**What is asked**
**A)** From the unit testing page below, list every situation the author plans to test for the Player class.
**B)** According to the unit testing page below, what two techniques can be used to test code that relies on external resources?

**Text section**
----
Last updated on December 31, 2016
I just posted a video on how to create some basic unit tests, using Visual Studio Community 2015 and MSTest (the unit test library built-in to Visual Studio).
Why create unit tests?
Sometimes, when you change one part of a program, it causes an error in a different part. This is especially true with large programs. Parts of the program are often connected in ways you don’t always immediately see.
Some programmers try to manually test their program after each change. However, this can take a long time, and they need to be sure they don’t forget any of the tests.
You can solve many of your testing problems by writing automated unit tests.
Unit tests are small functions you write, inside a special test project in your solution, that test the other non-UI classes in your program. The great thing about them is that you can run these unit tests very quickly and easily – every time you make a change to your program.
What we’ll use to create unit tests
There are different tools you can use to create unit tests in Visual Studio (NUnit and xUnit.net are two popular libraries). I used the built-in MSTest library in this video. Fortunately, most of the popular unit test libraries work the same way. So, if you learn one, you can easily learn to use another.
What we are going to test
We’ll test a Player class for a role-playing game. These are the situations we want to test:
- When the player takes damage, their current hit points decrease
- The player’s current hit points can never be below zero
- If the amount of damage is a negative number, do not apply it to the player’s current hit points.
Can you use unit tests to test everything?
It’s difficult to write unit tests for the user interface. There are some ways to do it, but they are usually more difficult to setup. It’s much easier to write unit tests for classes in a class library. That’s why I try to move most of the “logic” to the classes in a class library – it’s easy to write unit tests for that type of code.
It’s also difficult to write unit tests for classes that use “external resources”, such as databases, the file system, web services, etc. The problem is that you can’t be 100% sure what is in that external resource – or if it’s working. If your database server is not running, then your unit test will fail, even if your code is working correctly.
You can use “dependency injection” and “mock objects” to test your code that uses external resources. I plan to make some more guides soon on how to do that.
Video transcript
Hello again, .net developers. In this video I’ll show you how to create unit tests. We’ll use Visual Studio Community 2015 and the MSTest library which comes automatically with Visual Studio.
There are some other unit test libraries you can download and use, like NUnit and xUnit. These other libraries give you some more features and you probably are going to want to use them for your real programming, but they all work about the same so we’ll do the demonstration with the built in MSTest.
You may be asking, what’s he gonna test.
When you create a program, you have functions in your classes contain all the logic for our immunity test. Call this function and make sure they return the results you expect.
For example, let’s say you have a Calculator class with an AddTwoNumbers() function. If you call that, passing in one and two, you expect it to return three. So you could create a unit test that does that. It calls your calculator function and checks to make sure it gets the right result.
Unit tests are extremely useful in large programs or if you’re working with other developers. Part of the program that breaks something in a completely different area that you didn’t realize was connected, and a unit test will let you know about that right away.
----
**Recorded information**
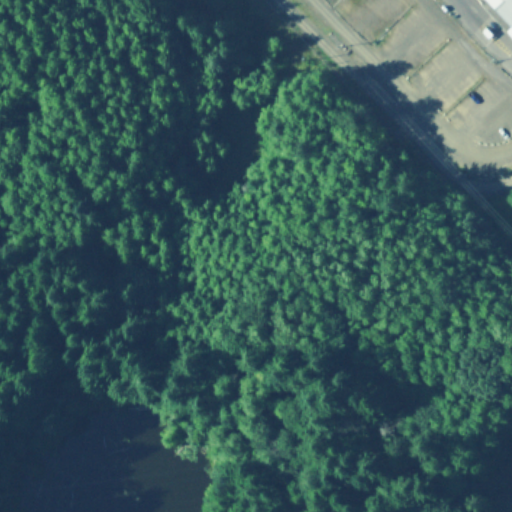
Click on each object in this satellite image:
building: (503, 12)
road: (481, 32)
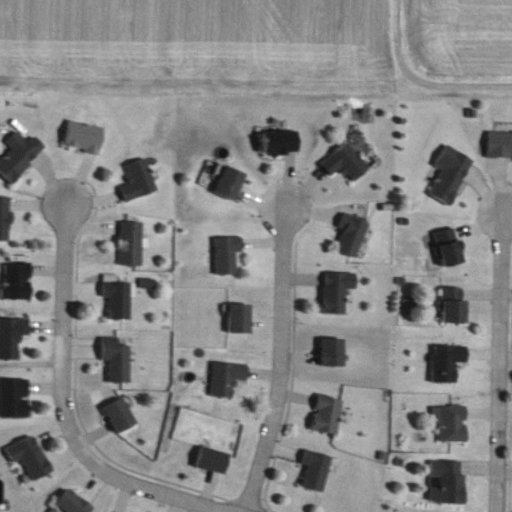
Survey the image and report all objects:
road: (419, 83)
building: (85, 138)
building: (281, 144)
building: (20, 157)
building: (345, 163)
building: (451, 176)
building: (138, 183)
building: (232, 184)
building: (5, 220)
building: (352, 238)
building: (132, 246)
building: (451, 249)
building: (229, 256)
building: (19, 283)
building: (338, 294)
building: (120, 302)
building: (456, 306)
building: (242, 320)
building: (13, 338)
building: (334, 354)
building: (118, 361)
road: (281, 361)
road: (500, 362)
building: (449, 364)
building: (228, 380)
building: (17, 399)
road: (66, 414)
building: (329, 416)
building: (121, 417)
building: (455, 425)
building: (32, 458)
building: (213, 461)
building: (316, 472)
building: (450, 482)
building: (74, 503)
----
**Solutions to each task**
**A)**
- When the player takes damage, their current hit points decrease.
- The player's current hit points can never be below zero.
- If the amount of damage is a negative number, it is not applied to the player's current hit points.

**B)** Dependency injection and mock objects.